» ASSIGNED TASK
Every line of the data below that holds the string "Rendered" needs to be reported.

» THE INPUT
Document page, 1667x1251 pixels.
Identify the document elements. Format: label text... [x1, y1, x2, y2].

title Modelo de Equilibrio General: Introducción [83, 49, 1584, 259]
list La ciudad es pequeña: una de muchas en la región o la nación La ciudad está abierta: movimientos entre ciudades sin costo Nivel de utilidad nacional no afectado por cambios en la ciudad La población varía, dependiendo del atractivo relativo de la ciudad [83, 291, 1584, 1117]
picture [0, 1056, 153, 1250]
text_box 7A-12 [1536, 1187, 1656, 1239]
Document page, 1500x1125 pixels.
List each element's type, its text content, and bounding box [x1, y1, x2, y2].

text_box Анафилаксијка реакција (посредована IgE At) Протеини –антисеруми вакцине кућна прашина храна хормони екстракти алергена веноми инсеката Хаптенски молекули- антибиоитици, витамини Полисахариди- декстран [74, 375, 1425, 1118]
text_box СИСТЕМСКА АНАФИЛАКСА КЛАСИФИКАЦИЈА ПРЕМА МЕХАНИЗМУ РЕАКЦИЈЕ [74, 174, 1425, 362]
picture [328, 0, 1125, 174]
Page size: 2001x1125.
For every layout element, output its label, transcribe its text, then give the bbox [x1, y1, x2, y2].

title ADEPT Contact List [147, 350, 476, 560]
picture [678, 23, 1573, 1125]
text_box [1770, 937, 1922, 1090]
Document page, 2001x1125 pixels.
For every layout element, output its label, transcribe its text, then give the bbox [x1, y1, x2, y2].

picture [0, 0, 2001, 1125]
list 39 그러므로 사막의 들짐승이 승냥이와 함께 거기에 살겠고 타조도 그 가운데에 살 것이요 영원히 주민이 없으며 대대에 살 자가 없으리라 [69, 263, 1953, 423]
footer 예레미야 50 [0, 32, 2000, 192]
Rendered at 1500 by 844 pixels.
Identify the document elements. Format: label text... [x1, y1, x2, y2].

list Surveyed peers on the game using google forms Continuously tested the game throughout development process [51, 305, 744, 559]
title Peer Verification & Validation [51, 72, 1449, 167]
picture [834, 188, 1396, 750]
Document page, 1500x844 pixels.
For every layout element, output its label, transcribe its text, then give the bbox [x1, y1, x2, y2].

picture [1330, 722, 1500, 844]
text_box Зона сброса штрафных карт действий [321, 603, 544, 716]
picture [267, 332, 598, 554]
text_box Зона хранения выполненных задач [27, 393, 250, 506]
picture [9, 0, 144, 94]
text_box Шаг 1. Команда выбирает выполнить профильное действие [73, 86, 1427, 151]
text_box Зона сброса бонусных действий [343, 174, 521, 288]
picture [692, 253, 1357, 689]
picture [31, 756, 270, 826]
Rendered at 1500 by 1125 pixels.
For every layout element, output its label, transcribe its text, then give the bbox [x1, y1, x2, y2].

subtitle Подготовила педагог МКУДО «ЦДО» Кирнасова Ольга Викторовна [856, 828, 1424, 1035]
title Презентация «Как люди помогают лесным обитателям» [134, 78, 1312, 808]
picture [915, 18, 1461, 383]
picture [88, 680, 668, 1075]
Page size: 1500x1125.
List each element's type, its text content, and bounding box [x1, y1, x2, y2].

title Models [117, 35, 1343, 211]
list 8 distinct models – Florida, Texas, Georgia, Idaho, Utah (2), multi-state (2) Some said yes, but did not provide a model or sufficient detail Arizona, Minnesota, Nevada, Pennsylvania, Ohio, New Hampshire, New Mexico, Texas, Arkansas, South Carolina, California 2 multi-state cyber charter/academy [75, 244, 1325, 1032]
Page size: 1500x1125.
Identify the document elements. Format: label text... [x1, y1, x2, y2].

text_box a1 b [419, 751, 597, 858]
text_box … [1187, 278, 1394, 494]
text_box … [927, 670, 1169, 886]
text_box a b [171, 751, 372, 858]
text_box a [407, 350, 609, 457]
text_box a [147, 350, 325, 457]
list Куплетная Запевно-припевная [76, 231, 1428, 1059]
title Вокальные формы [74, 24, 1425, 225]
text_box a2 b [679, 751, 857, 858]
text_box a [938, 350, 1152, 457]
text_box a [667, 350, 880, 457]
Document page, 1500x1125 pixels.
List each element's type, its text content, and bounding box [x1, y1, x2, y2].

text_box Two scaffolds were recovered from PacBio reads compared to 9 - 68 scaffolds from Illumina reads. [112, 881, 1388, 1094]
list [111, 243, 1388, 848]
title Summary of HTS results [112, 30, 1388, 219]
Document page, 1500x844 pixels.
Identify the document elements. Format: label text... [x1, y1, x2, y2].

» RESPONSE TO THIS TASK
Rendered at 1500 by 844 pixels.
Rendered at 1500 by 1125 pixels.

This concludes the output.